Raspberry Pi Pico Turns a Koi-Pond Guitar Into a MIDI Controller

Give a $6 microcontroller a handful of copper pads and it can turn almost any object into a playable instrument. That is exactly why maker and engineer Monique Evette's latest build matters: it proves that expressive, professional-grade music gear no longer needs a factory behind it, just a Raspberry Pi Pico and some clever sensing.

A guitar shaped like a frozen splash

The instrument, nicknamed the Koi-Tar, walked the runway at New York Fashion Week as part of Evette's Whimsical Machines series. Its translucent resin body is sculpted to look like a koi pond caught mid-splash, complete with lily pads that double as the playing surface. Musicians Benn Jordan and Venus Theory put early versions through their paces and fed notes back into the design, so this is a working controller, not just a display piece.

How the electronics work

At its heart sits a Raspberry Pi Pico mounted on a SPOKE-mini capacitive-touch board.

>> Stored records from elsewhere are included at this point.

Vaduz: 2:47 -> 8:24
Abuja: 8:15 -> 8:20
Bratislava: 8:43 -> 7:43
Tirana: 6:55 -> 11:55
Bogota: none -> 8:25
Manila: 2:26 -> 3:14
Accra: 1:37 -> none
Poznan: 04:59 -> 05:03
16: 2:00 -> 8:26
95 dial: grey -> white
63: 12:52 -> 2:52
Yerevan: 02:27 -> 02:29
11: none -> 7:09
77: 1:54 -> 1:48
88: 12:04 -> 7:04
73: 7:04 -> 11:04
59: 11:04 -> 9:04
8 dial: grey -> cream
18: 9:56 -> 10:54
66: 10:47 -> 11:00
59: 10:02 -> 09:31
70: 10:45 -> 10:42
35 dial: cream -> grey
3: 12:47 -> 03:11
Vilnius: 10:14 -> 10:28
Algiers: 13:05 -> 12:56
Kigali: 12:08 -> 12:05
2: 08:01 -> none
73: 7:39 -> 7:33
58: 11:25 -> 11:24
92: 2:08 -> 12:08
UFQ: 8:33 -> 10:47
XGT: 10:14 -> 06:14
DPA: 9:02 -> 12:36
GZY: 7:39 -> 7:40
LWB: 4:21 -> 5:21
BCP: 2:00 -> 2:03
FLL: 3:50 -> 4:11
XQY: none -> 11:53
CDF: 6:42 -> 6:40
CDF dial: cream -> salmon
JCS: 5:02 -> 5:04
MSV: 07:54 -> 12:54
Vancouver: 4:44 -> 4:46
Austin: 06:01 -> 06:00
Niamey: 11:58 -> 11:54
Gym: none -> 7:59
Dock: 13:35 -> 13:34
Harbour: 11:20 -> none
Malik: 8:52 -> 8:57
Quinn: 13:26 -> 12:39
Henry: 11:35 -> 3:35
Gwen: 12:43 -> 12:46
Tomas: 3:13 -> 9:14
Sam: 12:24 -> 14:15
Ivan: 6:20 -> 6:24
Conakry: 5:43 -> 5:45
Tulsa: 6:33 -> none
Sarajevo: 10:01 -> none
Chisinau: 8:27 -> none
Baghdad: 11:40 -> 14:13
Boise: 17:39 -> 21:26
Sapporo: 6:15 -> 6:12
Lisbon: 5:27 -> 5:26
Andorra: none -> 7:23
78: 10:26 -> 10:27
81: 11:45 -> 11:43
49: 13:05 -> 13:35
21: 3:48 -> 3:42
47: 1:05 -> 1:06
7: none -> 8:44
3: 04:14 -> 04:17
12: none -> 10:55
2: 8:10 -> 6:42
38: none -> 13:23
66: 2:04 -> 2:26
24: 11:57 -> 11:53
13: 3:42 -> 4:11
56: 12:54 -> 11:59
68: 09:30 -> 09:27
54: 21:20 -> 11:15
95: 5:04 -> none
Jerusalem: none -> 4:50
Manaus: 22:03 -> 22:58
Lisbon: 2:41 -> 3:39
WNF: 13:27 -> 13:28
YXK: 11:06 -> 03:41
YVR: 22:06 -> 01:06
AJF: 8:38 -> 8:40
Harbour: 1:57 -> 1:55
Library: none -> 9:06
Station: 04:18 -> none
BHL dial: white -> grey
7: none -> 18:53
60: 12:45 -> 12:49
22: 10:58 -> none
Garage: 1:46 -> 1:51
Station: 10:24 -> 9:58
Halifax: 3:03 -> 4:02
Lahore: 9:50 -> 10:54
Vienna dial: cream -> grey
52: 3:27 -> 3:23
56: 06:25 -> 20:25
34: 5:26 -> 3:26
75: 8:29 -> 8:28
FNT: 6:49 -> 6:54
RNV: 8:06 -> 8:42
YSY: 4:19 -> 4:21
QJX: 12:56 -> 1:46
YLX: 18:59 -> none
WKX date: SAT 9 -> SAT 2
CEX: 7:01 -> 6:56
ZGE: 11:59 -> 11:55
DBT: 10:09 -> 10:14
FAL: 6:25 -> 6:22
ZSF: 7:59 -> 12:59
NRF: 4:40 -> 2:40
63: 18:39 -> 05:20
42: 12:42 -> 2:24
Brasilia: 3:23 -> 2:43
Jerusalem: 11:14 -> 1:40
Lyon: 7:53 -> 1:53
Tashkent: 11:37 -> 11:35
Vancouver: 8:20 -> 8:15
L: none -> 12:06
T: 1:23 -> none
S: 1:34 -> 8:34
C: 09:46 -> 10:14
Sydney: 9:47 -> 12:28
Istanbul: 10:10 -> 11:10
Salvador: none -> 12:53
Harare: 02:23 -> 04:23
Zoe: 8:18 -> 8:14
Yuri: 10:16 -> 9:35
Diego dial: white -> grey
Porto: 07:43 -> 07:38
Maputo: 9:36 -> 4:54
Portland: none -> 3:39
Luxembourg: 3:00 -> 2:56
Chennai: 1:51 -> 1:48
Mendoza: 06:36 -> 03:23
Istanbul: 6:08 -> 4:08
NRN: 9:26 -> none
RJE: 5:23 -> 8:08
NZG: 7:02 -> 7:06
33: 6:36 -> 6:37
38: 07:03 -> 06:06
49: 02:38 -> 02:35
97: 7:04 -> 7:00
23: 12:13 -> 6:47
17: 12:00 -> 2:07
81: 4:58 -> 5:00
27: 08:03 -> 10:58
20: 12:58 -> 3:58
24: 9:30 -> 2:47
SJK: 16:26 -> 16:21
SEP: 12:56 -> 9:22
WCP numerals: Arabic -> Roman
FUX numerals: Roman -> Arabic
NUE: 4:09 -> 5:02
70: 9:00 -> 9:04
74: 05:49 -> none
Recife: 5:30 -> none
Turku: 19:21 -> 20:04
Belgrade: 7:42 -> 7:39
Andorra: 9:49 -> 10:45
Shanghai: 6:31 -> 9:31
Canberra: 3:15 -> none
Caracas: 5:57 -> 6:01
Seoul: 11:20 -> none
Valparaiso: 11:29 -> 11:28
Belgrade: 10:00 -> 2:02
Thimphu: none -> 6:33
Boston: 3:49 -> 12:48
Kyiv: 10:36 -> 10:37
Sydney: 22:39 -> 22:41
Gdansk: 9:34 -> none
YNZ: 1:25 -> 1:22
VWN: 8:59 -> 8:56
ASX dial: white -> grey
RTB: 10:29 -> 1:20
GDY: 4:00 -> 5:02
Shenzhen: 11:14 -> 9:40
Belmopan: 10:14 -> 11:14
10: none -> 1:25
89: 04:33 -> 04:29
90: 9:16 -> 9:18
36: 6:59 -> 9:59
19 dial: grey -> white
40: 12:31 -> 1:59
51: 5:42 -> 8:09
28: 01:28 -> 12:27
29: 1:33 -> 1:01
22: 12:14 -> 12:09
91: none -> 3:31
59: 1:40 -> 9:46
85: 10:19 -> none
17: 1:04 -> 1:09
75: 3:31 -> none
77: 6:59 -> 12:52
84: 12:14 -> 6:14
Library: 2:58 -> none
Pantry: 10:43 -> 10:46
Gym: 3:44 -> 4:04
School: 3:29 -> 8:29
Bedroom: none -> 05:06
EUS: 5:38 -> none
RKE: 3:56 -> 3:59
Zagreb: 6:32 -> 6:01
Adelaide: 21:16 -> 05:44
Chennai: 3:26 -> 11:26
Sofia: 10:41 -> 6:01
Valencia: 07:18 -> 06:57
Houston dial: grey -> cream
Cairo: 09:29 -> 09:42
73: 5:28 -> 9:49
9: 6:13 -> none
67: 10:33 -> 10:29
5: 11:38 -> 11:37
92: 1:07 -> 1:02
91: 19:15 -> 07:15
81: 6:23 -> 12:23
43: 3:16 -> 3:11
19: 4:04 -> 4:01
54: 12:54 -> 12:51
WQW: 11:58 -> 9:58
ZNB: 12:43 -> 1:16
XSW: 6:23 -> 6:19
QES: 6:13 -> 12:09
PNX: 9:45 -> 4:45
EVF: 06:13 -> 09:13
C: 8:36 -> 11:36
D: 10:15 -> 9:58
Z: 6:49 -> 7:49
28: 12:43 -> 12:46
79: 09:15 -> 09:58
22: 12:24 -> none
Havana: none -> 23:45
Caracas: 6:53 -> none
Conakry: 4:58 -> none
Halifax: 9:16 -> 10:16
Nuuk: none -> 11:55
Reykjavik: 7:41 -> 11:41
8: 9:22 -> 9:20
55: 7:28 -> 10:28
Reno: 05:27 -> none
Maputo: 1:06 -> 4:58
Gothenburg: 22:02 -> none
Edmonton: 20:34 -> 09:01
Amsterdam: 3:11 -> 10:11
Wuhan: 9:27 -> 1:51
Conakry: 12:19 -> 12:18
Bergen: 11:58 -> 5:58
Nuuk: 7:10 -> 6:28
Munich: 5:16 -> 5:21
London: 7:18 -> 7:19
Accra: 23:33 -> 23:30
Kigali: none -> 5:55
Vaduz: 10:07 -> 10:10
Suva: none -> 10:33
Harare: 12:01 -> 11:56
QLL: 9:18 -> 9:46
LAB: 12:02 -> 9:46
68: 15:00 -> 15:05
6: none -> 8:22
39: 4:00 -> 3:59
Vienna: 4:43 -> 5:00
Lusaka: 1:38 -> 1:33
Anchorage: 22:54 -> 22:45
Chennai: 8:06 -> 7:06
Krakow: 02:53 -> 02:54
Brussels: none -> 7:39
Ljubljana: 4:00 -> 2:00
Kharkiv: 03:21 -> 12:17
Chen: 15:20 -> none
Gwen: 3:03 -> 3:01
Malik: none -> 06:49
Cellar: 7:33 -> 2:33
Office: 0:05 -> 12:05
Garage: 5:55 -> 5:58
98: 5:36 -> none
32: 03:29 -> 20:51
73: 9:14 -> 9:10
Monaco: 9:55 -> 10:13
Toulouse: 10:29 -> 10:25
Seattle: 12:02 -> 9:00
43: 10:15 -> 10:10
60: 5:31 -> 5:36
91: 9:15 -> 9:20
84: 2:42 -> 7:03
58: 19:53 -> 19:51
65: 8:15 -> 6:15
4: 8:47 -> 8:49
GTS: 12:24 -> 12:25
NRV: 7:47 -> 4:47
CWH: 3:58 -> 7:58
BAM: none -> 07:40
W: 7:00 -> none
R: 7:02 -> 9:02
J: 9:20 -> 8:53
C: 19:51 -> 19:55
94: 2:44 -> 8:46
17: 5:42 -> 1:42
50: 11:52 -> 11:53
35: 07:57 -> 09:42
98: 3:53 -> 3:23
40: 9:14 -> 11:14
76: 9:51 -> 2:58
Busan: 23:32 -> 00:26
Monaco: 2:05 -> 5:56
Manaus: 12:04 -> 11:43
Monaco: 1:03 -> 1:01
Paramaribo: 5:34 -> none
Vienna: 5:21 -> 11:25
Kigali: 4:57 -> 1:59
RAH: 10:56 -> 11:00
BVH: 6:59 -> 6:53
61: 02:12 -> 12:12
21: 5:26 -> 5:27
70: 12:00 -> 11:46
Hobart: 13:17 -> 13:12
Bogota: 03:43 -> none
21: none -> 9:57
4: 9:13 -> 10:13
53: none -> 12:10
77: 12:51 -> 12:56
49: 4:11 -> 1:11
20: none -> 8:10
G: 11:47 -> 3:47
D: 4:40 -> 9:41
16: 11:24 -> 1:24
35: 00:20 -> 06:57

Each lily pad is a copper pad on a custom PCB; when your finger touches it, the change in capacitance is read by the Pico and converted into a MIDI note. Because the Koi-Tar speaks MIDI rather than generating its own audio, it can drive any synth, software instrument, or DAW you plug it into. The resin shell was modelled in Blender using water-physics simulations before being printed, which is what gives that splash its uncanny realism. Capacitive sensing is a favourite trick among makers precisely because it needs almost no extra hardware: the Pico already has the GPIO and processing headroom to watch dozens of pads at once and still stream MIDI without noticeable lag.

Build a touch instrument yourself

You can recreate the core idea on a student budget. You will need a Raspberry Pi Pico, a capacitive-touch breakout or a few copper pads wired to touch-capable GPIO, and a USB cable. Flash CircuitPython, add the MIDI library, and map each pad to a note. From there the enclosure is yours to design, whether that is a laser-cut panel, a cardboard prototype, or a full resin sculpture. It is an ideal capstone or thesis starting point: small parts count, big room for creativity. If you want a gentler on-ramp, start with four pads that trigger a drum kit, then scale up to a full chromatic layout once the sensing feels reliable.